1.2 - As quatro petições
Desejando conhecer e seguir mais virilmente a Verdade, aquela serva elevou a Deus o seu anseio: primeiramente por si mesma, convencida de que ninguém pode ser de fato, útil aos demais através do ensino, do exemplo e da oração, se não cuidar de si pela aquisição das virtudes. Ela fez quatro petições ao Pai eterno: a primeira por si mesma; a segunda, pela reforma da santa Igreja; a terceira, de caráter geral, pelo mundo todo, sobretudo em favor da pacificação dos cristãos rebeldes que tanto pecam e prejudicam a santa Igreja; na quarta, rogava à Providência divina que cuidasse de todos, sobretudo de um caso particular.
1.3 - Catarina se oferece como vítima
O ardor era grande, contínuo. E aumentou ainda mais quando a Verdade Primeira lhe revelou as necessidades do mundo, mostrando-lhe a sua confusão e pecados.

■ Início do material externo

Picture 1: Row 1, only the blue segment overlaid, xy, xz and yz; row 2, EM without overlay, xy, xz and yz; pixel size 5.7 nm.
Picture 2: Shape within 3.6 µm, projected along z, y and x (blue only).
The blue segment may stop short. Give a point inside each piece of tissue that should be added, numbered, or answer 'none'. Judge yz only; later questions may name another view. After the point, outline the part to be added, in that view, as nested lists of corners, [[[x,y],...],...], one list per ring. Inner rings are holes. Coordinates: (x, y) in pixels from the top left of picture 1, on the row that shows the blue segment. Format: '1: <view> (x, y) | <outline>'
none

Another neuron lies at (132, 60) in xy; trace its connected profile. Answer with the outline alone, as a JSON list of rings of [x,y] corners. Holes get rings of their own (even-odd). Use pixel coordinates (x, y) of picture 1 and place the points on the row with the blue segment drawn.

Também uma carta do diretor espiritual ¹ falava de sofrimentos e dor intoleráveis, por causa das ofensas cometidas contra Deus, da condenação eterna de muitos e da perseguição contra a santa Igreja. Tudo isso lhe acendia a chama do desejo santo, num misto de tristeza pelos pecados e de alegria pela esperança de que Deus haveria de dar solução a tantos males.

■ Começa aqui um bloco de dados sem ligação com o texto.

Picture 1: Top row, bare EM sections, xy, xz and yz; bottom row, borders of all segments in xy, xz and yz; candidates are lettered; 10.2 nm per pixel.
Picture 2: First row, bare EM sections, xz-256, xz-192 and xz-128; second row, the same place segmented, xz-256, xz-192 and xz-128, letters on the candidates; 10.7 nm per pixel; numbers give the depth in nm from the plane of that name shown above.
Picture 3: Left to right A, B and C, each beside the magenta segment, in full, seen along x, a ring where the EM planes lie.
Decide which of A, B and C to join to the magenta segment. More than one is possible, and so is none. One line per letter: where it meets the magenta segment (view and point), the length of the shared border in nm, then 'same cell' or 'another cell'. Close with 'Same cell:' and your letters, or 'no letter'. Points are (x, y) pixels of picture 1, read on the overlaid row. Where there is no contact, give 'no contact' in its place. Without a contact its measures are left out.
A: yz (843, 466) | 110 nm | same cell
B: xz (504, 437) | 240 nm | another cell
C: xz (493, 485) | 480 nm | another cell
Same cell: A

Como considerasse a eucaristia como o meio mais apto para a união do homem com Deus e maior conhecimento da Verdade - pois na comunhão o homem se acha em Deus e Deus no homem, como peixe no mar e o mar no peixe - aquela serva ansiava pela aurora a fim de ir à missa. Era um sábado, o dia de Maria. Amanheceu. Na hora da missa, sentiu um desejo imenso. Com profundo conhecimento de si, envergonhava-se da própria imperfeição. Parecia-lhe ser a causa de todos os males do mundo. Por essa razão odiava-se com santa justiça, desprezava-se. Esse conhecimento, ódio, justiça, purificaram-na dos pecados que julgava ter, e que de fato lhe estavam na alma.
Dizia: "Ó eterno Pai, dirijo-me a ti para que castigues meus defeitos neste mundo. E porque, pelas minhas faltas, sou a responsável dos sofrimentos que meu próximo padece, rogo-te que bondosamente te desagraves em mim.
¹ O diretor de que fala o texto é o beato Raimundo de Cápua, religioso dominicano.